茹でたオクラ(10本)は小口切りに、5㎝の長芋は皮をむいて1㎝くらいの角切りに。種を取って包丁で叩いた白干しの梅干し(1個)と、みりん(大さじ1/2)、しょうゆ(大さじ1/2)、オリーブオイル(大さじ1)を混ぜた梅肉タレと和える。

新ごぼうと牛しぐれ煮の
炊き込みご飯

やわらかくて味も香りも上品な新ごぼうを一緒に炊き込んだご飯に、牛しぐれ煮をトッピングすれば、おかずいらずの一品に。王道の味に、クセのあるクレソンで変化球を投入。

お茶漬け
ARRANGE
飲み帰りの旦那さんに締めの「お茶漬け」を

茶碗にご飯をよそい、緑茶をかけていただく。ご飯が甘辛いので、緑茶の苦味で味が締まる。ご主人の深夜ご飯や翌日のランチに!

新ごぼうと牛しぐれ煮の炊き込みご飯

土鍋 CT-01 かまどさん三合炊き
¥10,000(伊賀焼窯元 長谷園)

新ごぼうと牛しぐれ煮の炊き込みご飯
新ごぼうと牛しぐれ煮の炊き込みご飯
RECIPE

材料

  • 米…3合
  • 水…550cc
  • 昆布…約6cm四方を1枚
  • 新ごぼう(ささがき)…1.5本
  • 和牛切り落とし…250g
  • 砂糖…大さじ1/2
  • しょうゆ…大さじ1
  • クレソンの葉と茎の上の部分…2束分
  • a
    みりん…大さじ1
    白しょうゆ…大さじ1と1/2
    しょうゆ…大さじ1
※炊飯用の土鍋を使用したレシピです。水の量や炊く時間はお使いの鍋に合わせて適宜調整してください。

作り方

  1. 鍋に研いだ米と水、調味料aを入れ、昆布と薄くささがきにしたごぼうをのせ、30分〜1時間おく。
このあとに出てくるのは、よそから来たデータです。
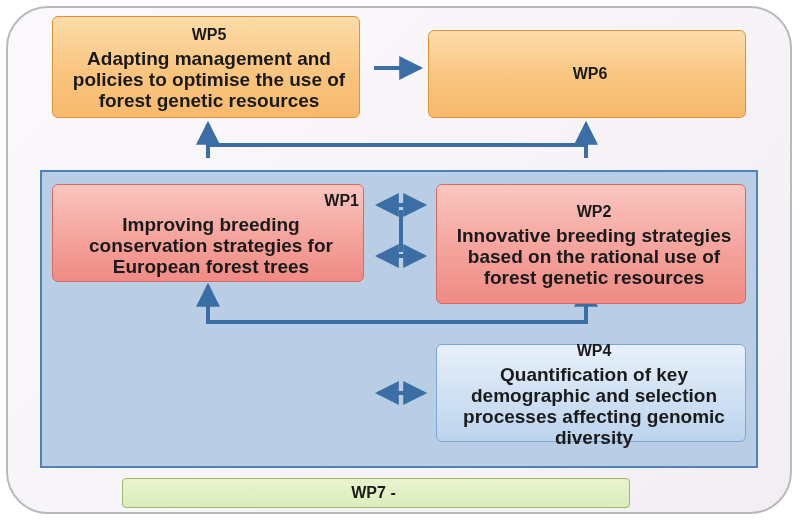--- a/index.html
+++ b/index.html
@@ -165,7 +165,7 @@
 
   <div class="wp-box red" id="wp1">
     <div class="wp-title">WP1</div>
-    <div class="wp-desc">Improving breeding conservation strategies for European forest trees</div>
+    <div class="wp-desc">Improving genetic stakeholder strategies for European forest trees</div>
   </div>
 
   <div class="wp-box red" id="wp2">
中強火で約12分炊き、火を止めて10分蒸らす。
  2. その間に牛しぐれ煮を作る。牛肉を1㎝幅に切り、砂糖、しょうゆで炒りつける。
  3. 鍋の蓋を開け昆布を取り出し、さっくりとほぐした後、❷の牛しぐれ煮、一口大に切ったクレソンをのせる。再度蓋をして1分ほど蒸らしてクレソンに軽く熱を通す。
クレソン塩昆布レモン 3分クッキングでもう一品
クレソン塩昆布レモン

炊き込みご飯で使わなかったクレソンの茎の下の部分をボウルに入れてたっぷりの熱湯をまわしかける。クレソンの香りが立ってきたらザルに上げて水で締める。水気をしっかり切って4㎝幅に切る。薄切りにしたラディッシュ(3~5個分)と合わせ、塩少々を加え軽く揉む。さらに塩昆布を入れて軽く混ぜて、オリーブオイル適量とレモンの搾り汁を混ぜて好みの酸味に仕上げる。